___ INFORMATION GIVEN ___

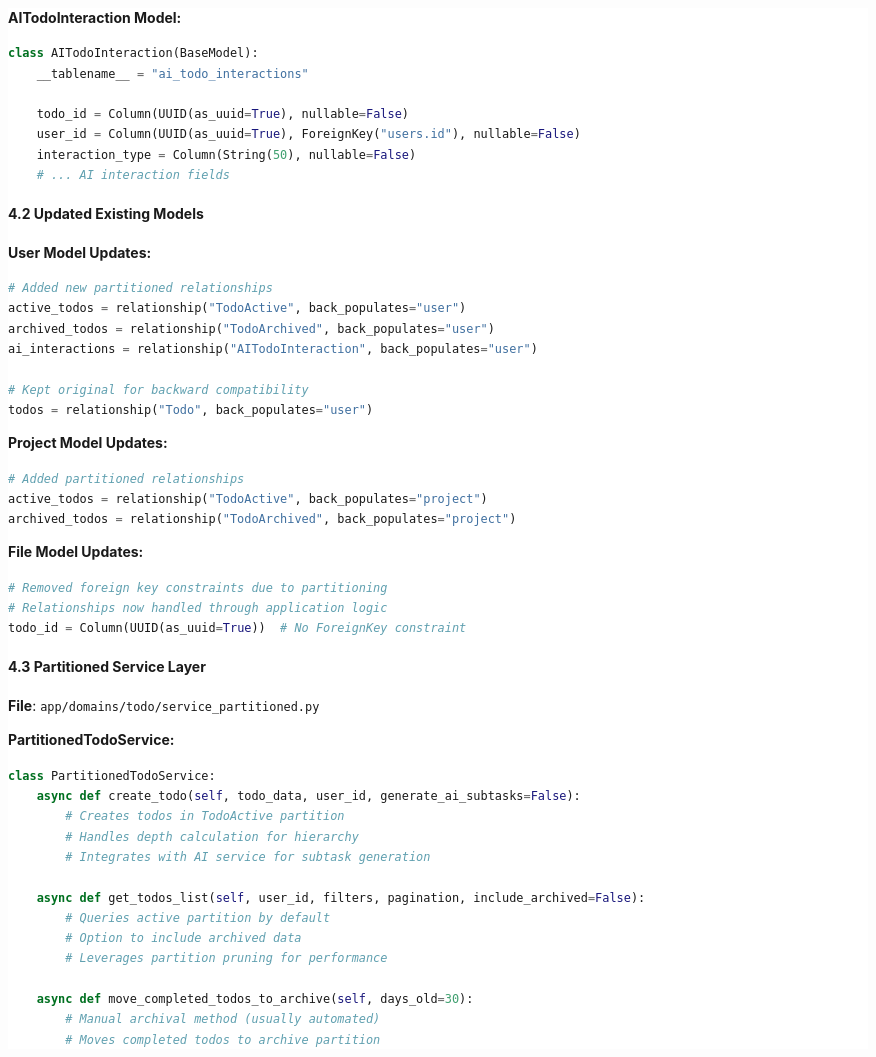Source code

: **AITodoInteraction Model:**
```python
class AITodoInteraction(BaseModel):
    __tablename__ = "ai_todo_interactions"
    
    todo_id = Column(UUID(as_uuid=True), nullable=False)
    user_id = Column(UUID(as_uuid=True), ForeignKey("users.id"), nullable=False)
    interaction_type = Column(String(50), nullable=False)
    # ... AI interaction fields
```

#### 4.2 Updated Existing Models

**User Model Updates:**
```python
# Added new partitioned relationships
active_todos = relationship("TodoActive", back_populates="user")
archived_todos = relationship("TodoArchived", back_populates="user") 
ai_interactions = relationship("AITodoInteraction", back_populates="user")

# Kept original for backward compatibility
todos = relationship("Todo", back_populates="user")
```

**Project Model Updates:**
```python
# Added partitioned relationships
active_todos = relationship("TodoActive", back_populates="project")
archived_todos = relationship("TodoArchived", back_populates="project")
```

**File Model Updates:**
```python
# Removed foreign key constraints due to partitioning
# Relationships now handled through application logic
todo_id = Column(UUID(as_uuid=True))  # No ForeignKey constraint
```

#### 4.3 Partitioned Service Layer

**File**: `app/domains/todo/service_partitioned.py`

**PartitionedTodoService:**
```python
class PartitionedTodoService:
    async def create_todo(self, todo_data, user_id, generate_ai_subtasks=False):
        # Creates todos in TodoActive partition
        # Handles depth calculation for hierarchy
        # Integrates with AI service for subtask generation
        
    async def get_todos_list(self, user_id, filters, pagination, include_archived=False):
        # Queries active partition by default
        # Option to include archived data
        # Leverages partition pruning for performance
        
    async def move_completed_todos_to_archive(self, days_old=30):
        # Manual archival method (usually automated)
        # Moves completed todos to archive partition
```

___
___ INFORMATION GIVEN ___

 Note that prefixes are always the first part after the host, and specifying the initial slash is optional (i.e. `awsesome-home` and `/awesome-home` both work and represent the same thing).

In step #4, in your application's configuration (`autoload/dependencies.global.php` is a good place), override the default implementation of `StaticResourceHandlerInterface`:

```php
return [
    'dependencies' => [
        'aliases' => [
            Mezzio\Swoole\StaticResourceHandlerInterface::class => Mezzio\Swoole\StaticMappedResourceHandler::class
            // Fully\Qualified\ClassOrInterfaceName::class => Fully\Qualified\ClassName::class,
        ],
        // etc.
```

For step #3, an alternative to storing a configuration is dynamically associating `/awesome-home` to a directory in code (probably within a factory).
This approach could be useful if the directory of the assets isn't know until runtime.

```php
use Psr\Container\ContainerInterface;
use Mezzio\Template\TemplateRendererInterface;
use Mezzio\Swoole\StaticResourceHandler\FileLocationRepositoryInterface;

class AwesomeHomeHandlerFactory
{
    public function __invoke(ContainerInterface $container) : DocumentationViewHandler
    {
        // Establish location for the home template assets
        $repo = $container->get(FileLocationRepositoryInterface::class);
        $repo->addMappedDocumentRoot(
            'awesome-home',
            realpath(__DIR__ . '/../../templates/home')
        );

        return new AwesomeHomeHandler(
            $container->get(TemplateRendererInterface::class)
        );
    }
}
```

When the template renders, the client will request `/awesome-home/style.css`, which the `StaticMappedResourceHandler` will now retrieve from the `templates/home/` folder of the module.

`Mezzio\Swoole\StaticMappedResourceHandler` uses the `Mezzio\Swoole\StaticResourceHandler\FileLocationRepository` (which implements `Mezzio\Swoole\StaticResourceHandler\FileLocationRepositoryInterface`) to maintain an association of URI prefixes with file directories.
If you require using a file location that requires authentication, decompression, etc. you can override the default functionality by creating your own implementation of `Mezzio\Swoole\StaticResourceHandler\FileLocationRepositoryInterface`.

___

**WHAT IS NEEDED:** Across the entries above, find the lines with the string "TemplateRendererInterface" and copy them.

**RESULT FOR THIS EXERCISE:**
use Mezzio\Template\TemplateRendererInterface;
            $container->get(TemplateRendererInterface::class)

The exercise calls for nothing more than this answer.